Slate's Jack Shafer : "What did Bob Woodward know, and when did he know it? . . .
"What sort of journalist publishes a 'statement' in his paper as opposed to writing a story? What sort of journalist refuses to talk to his own newspaper when making such a revelation, as Woodward did? Wednesday's story reads, 'Woodward declined to elaborate on the statement he released to the Post late yesterday afternoon and publicly last night. He would not answer any questions, including those not governed by his confidentiality agreement with source.'
"But wait, I have additional digressions! What sort of journalist, even one writing a book -- Woodward is always working on a book -- withholds blockbuster information about a major investigation, prosecution, and First Amendment battle from his editors until the 11th hour, as Woodward did?"

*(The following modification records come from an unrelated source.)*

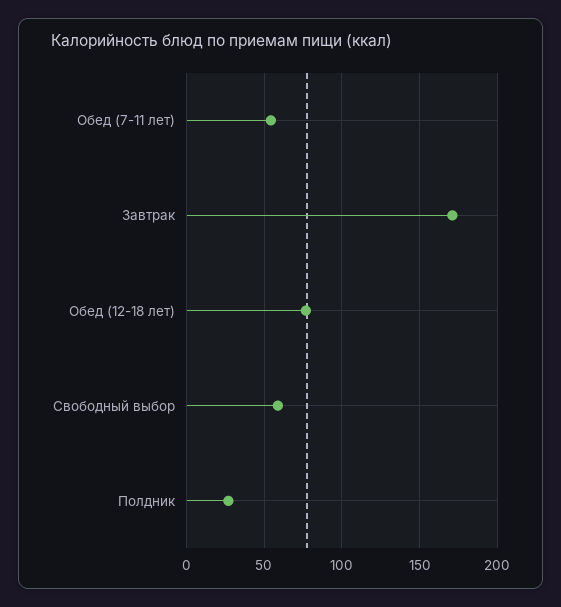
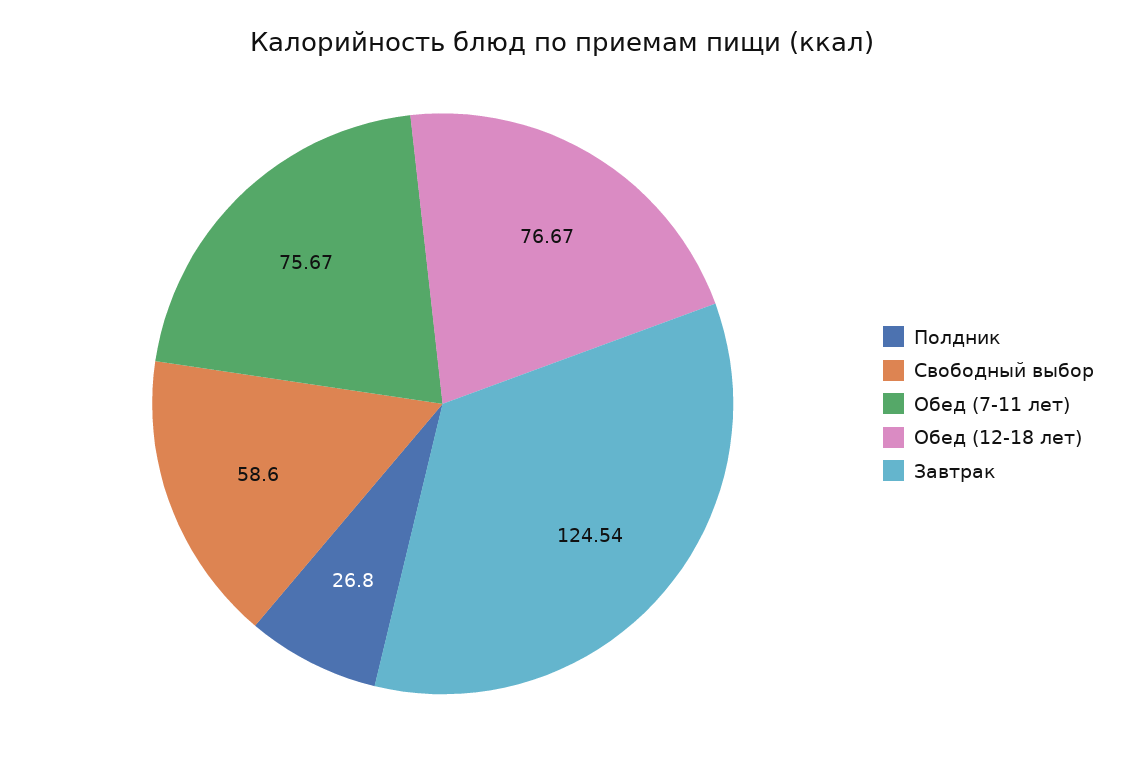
  {
-   "Обед (7-11 лет)": 55,
+   "Обед (7-11 лет)": 75.67,
-   "Завтрак": 170,
+   "Завтрак": 124.54,
    "Обед (12-18 лет)": 76.67,
    "Свободный выбор": 58.6,
    "Полдник": 26.8
  }

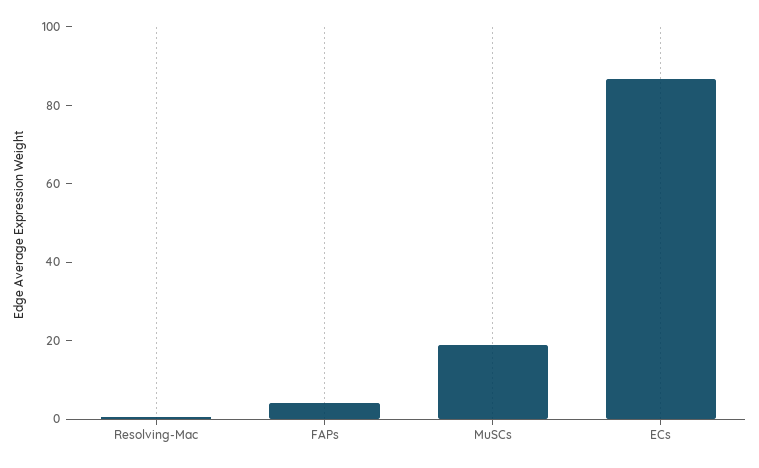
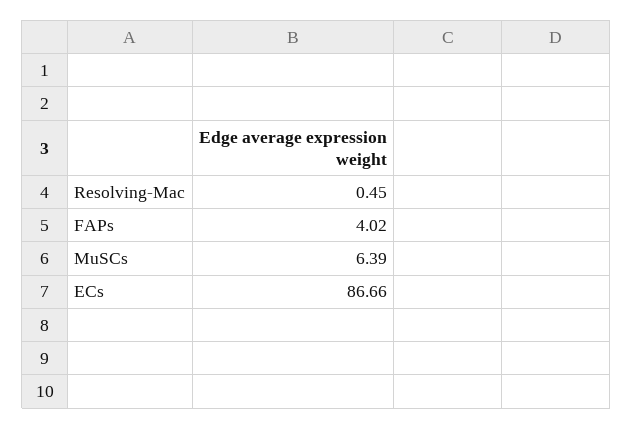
  {
    "Resolving-Mac": 0.45,
    "FAPs": 4.02,
-   "MuSCs": 20,
+   "MuSCs": 6.39,
    "ECs": 86.66
  }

Atrios: "Booby's story just doesn't make any sense. Why would you grant confidentiality to something which is 'almost gossip' and told to you in an 'offhand manner.' What ethical issue prevented you from telling the world that an administration source had given you that information as you could do so without revealing the identity of the source? Why could you not tell the world about this when you felt free to share the information with Pincus (denied by him)."
Steven Clemons at The Washington Note: "Woodward's celebrity-status has seriously blinded him and affected his judgment about quality journalism and his responsibilities to the public. He should never have been making such comments on television about the Plame case if he was, in fact, involved. He should have RECUSED himself in such discussion."
John Aravosis at Americablog: "It's also beginning to sound a lot like Bob Woodward is becoming our next Judith Miller. His repeated rants in defense of this administration, and against the special prosecutor, certainly take on a very interesting edge considering Mr. Woodward didn't bother disclosing that he was quite involved in this story, and was hardly the impartial observer his silence suggested he was.
"Not to mention, he knew all along that HE TOO had received the leak, suggesting that a clear pattern of multiple leaks was developing, yet he still went on TV and said that all of these repeated leaks were just a slip of the tongue?"
More from Josh Marshall :
"Woodward had no obligation to discuss this publicly and in most respects probably no right. But he has been an aggressive critic of the investigation itself, challenging the premise that there was any underlying wrongdoing in this case. By becoming a partisan in the context of the leak case without revealing that he was at the center of it, really a party to it, he wasn't being honest with his audience. I don't see much way around that.
Now, his antipathy toward the investigation seems much easier to understand."
Matthew Yglesias : "Early speculation on why Woodward's undisclosed source on Valerie Plame's identity spilled the beans is that this is part of an effort to exculpate Scooter Libby. I don't understand how that's supposed to work. Libby stands accused of telling investigators that he first heard Plame worked for the CIA from Tim Russert. Russert denies this, as do several other reporters, as do several government officials who say they discussed the matter with Libby. What's Woodward got to do with it?"
Seems to me we'll be better able to judge the impact on the case, and Woodward's career, when we find out who his source was--assuming that, unlike Throat aficionados, we don't have to wait another 33 years.